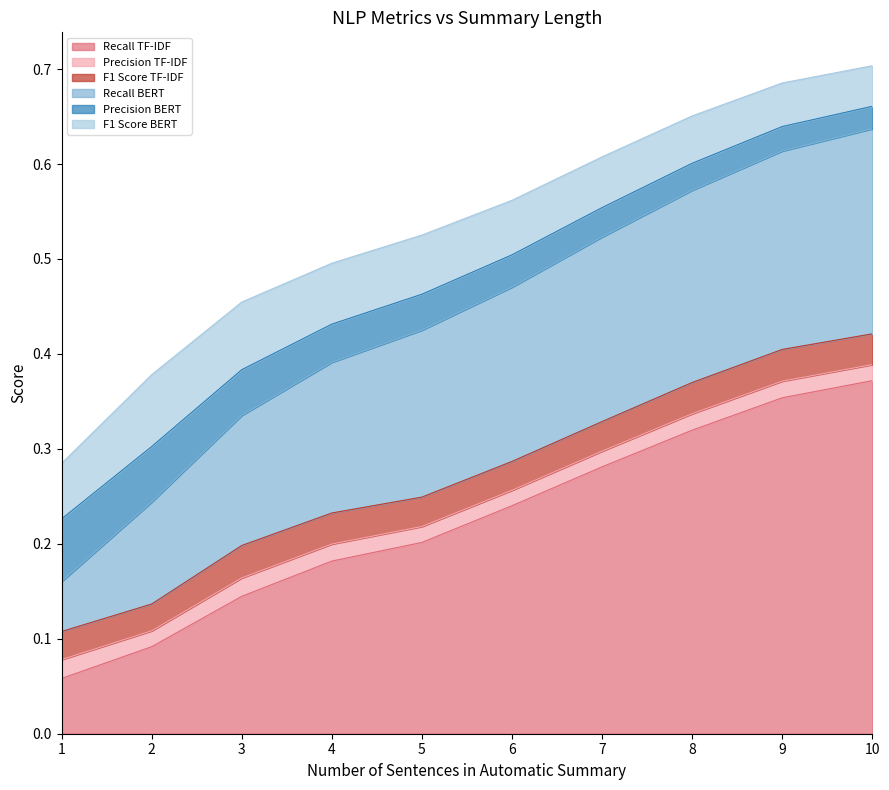

How many lines are shown in the chart?

6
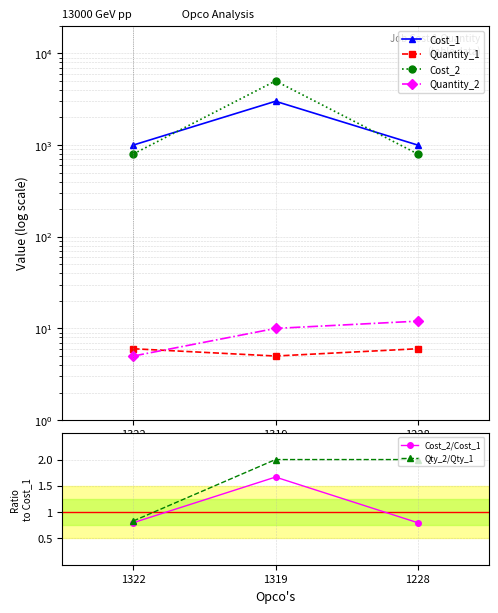

How many data points in Cost_1 are above 1000?

1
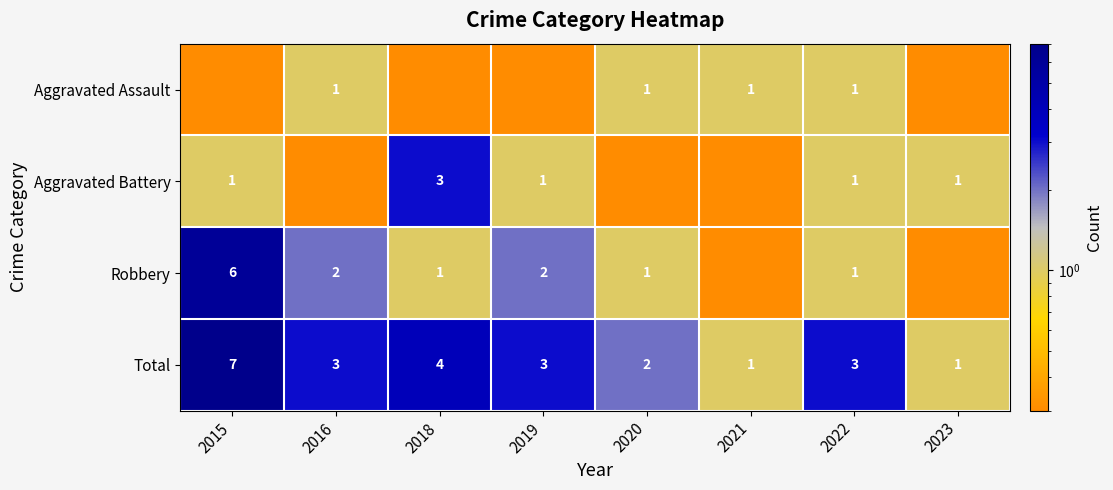

Read the Total value at 2015.

7.0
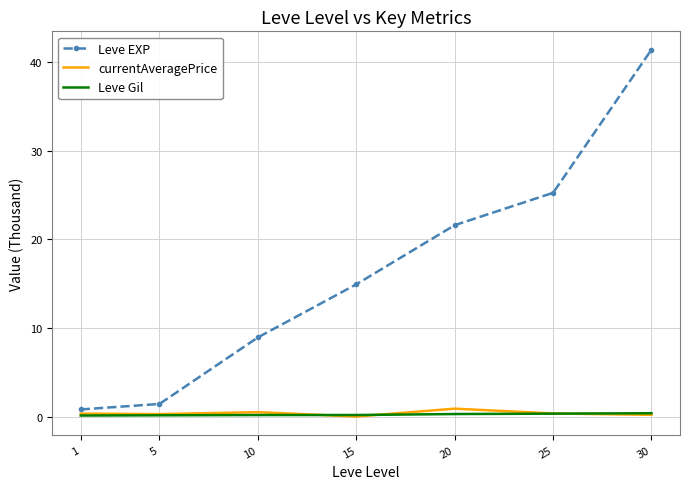

At how many categories does at least one series exceed 39?

1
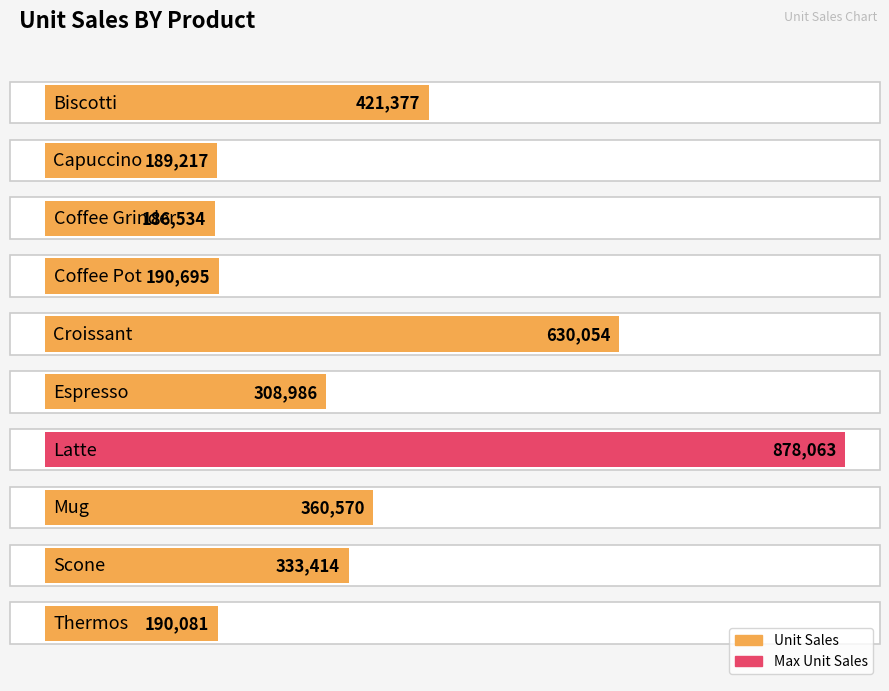

What is the difference between the maximum and minimum values?

691529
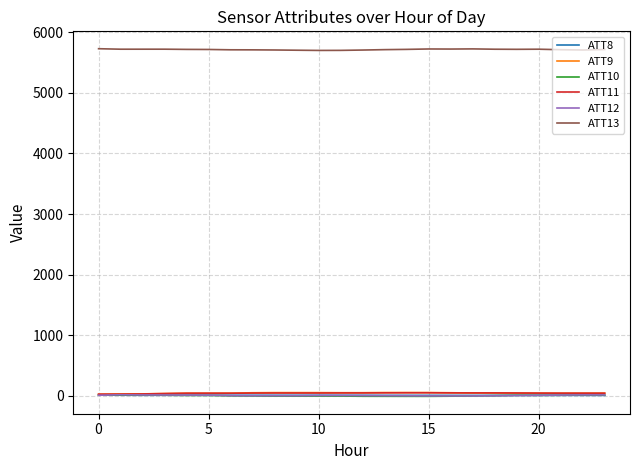

What are all the series names shown in the legend?

ATT8, ATT9, ATT10, ATT11, ATT12, ATT13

******************************

UIT TE VOEREN TAAK: Selecteer uit de gegevens elke regel waarin het woord "What" voorkomt, en neem deze regels ongewijzigd over.

ANTWOORDRUIMTE:
What is the difference between the maximum and minimum values?
What are all the series names shown in the legend?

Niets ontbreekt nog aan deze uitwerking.